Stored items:

----------

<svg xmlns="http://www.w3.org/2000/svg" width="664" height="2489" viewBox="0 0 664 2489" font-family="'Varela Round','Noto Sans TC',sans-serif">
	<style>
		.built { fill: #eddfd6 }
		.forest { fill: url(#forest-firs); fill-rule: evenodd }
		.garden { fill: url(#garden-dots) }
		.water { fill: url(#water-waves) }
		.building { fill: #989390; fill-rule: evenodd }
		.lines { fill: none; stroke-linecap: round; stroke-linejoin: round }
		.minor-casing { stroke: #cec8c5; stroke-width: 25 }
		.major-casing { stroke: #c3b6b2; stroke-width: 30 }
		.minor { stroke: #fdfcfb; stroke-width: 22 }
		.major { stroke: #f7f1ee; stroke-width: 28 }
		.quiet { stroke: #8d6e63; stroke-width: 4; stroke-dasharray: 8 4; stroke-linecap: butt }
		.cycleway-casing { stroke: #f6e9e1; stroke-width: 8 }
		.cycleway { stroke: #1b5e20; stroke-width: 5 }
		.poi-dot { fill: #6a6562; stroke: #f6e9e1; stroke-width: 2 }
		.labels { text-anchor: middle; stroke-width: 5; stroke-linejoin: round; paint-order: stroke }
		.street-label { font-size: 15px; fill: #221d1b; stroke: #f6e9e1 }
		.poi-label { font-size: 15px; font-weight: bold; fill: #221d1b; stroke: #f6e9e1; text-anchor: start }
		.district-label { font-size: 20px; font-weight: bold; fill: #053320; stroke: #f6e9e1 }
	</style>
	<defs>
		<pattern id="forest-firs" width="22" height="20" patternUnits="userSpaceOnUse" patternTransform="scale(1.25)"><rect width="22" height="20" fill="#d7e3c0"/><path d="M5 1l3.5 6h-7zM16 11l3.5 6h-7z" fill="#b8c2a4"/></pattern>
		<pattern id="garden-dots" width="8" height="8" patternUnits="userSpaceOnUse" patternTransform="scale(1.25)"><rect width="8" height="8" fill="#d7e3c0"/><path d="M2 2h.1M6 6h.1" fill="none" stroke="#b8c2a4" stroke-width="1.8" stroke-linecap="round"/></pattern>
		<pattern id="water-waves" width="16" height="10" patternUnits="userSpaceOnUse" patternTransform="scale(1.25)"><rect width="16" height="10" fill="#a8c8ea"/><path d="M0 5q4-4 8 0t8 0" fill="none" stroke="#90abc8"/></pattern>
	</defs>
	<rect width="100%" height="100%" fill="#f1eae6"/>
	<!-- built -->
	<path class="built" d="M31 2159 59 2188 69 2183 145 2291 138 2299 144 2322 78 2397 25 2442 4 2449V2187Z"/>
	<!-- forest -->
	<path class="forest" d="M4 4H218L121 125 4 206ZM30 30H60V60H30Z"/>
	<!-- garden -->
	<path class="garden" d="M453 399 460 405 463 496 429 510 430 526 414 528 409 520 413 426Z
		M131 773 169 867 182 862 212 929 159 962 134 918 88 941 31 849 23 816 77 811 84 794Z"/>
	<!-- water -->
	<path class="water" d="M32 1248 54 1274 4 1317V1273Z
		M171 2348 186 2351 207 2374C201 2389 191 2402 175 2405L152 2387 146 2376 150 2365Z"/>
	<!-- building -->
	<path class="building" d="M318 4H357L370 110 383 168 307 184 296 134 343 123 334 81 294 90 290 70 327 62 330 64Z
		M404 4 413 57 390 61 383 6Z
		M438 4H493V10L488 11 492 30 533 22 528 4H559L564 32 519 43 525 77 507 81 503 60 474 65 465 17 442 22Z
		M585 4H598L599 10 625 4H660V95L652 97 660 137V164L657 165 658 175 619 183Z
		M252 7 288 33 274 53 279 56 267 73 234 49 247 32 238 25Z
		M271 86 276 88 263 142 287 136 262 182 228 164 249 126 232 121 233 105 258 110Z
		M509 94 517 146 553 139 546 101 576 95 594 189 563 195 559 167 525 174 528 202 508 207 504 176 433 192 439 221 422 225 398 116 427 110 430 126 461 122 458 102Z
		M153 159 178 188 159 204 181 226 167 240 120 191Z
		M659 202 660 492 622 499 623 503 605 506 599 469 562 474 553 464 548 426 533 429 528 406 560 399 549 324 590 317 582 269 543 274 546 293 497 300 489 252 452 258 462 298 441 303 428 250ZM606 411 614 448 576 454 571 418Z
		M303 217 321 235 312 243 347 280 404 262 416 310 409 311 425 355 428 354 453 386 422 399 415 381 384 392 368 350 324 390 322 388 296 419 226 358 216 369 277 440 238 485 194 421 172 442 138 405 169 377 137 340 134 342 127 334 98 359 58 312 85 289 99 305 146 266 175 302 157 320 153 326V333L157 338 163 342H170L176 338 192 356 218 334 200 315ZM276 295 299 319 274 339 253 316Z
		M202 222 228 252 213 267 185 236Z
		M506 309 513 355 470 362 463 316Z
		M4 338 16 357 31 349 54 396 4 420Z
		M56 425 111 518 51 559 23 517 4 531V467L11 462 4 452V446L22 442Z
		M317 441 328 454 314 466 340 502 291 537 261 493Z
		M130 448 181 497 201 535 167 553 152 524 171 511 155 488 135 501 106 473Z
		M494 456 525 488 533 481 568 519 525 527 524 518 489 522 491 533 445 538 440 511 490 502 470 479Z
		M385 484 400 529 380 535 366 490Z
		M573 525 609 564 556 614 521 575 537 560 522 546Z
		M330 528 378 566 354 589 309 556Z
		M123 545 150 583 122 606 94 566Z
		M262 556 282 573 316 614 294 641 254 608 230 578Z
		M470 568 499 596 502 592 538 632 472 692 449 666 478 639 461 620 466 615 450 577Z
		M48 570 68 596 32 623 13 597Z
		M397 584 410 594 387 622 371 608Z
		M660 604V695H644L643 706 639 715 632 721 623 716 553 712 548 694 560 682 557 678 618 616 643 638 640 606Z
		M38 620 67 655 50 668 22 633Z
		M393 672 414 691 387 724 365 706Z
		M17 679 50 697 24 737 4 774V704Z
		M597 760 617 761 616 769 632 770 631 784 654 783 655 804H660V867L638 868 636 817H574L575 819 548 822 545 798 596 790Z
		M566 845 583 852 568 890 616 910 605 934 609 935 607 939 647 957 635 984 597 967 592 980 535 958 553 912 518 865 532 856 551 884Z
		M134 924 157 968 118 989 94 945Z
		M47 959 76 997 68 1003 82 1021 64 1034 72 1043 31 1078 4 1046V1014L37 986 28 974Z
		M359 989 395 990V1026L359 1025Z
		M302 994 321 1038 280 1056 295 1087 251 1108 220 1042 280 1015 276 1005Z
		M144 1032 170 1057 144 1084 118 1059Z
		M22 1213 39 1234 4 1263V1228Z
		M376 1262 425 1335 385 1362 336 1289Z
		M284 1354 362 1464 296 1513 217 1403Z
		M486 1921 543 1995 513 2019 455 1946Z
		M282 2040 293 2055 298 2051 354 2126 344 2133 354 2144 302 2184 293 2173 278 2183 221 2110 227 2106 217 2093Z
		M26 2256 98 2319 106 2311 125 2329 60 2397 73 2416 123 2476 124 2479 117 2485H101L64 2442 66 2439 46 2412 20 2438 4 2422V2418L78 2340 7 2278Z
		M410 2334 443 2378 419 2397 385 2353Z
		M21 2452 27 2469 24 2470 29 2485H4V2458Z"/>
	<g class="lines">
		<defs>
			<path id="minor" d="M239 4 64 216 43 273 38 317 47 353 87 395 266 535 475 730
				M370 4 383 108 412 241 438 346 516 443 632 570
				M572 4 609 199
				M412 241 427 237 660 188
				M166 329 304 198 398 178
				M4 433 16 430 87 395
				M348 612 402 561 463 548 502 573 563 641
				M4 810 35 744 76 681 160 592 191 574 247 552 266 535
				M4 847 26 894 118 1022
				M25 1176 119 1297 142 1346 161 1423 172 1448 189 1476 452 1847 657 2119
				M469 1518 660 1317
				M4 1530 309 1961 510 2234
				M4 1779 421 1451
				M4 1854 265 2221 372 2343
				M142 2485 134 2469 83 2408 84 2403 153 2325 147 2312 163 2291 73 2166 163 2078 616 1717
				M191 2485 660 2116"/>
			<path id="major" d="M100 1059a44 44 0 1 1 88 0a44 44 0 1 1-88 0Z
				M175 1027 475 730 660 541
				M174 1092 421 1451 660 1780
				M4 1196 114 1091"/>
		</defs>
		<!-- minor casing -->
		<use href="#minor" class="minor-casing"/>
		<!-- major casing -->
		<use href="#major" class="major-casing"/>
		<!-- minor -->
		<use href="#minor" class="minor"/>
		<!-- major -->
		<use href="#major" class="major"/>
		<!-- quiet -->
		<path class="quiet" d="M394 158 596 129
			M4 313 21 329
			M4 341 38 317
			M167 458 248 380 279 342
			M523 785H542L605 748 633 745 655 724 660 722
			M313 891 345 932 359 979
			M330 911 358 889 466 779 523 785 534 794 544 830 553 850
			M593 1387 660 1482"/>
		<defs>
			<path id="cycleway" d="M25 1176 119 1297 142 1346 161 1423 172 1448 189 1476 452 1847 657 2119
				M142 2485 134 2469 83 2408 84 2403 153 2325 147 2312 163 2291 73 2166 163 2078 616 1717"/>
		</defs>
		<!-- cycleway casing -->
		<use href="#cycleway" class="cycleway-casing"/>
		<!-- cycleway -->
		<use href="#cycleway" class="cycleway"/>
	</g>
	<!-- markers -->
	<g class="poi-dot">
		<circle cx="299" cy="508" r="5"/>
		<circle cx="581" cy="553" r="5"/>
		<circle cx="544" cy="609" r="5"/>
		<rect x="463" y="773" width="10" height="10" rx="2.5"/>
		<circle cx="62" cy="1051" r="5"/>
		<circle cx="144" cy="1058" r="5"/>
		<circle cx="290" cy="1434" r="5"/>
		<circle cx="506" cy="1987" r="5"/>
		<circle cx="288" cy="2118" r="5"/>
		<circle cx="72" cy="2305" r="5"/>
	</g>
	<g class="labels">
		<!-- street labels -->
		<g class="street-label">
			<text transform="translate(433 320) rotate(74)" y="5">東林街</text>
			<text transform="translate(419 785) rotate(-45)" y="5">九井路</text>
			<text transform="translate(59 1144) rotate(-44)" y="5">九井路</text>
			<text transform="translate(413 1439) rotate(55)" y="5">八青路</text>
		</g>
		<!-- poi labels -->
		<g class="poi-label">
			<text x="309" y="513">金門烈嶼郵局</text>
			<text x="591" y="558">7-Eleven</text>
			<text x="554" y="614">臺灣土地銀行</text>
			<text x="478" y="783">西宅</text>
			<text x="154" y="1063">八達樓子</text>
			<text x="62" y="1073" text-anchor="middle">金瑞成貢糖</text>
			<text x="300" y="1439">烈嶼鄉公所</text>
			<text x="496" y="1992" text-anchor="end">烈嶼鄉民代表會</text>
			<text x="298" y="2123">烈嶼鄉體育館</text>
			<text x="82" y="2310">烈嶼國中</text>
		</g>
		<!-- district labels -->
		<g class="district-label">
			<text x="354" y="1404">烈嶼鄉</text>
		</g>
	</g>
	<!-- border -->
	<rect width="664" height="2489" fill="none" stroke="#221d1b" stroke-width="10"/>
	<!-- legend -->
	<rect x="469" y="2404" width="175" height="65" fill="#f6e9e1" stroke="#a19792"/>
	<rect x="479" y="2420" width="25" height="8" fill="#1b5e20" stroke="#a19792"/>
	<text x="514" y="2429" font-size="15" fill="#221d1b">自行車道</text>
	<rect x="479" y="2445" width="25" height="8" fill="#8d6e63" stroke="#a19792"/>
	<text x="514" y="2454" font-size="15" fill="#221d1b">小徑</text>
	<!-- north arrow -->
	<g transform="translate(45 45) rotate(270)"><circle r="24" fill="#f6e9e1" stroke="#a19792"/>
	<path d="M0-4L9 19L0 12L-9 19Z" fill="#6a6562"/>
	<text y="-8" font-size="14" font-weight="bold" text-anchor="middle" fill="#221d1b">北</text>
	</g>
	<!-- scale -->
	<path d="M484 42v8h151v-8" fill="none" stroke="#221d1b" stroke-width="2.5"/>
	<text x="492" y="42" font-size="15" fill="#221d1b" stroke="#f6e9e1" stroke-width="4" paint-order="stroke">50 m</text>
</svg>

----------

TASK INSTRUCTIONS: List, from the entries above, every line in which the word "linejoin" shows up.

REPLY TO THE EXERCISE:
		.lines { fill: none; stroke-linecap: round; stroke-linejoin: round }
		.labels { text-anchor: middle; stroke-width: 5; stroke-linejoin: round; paint-order: stroke }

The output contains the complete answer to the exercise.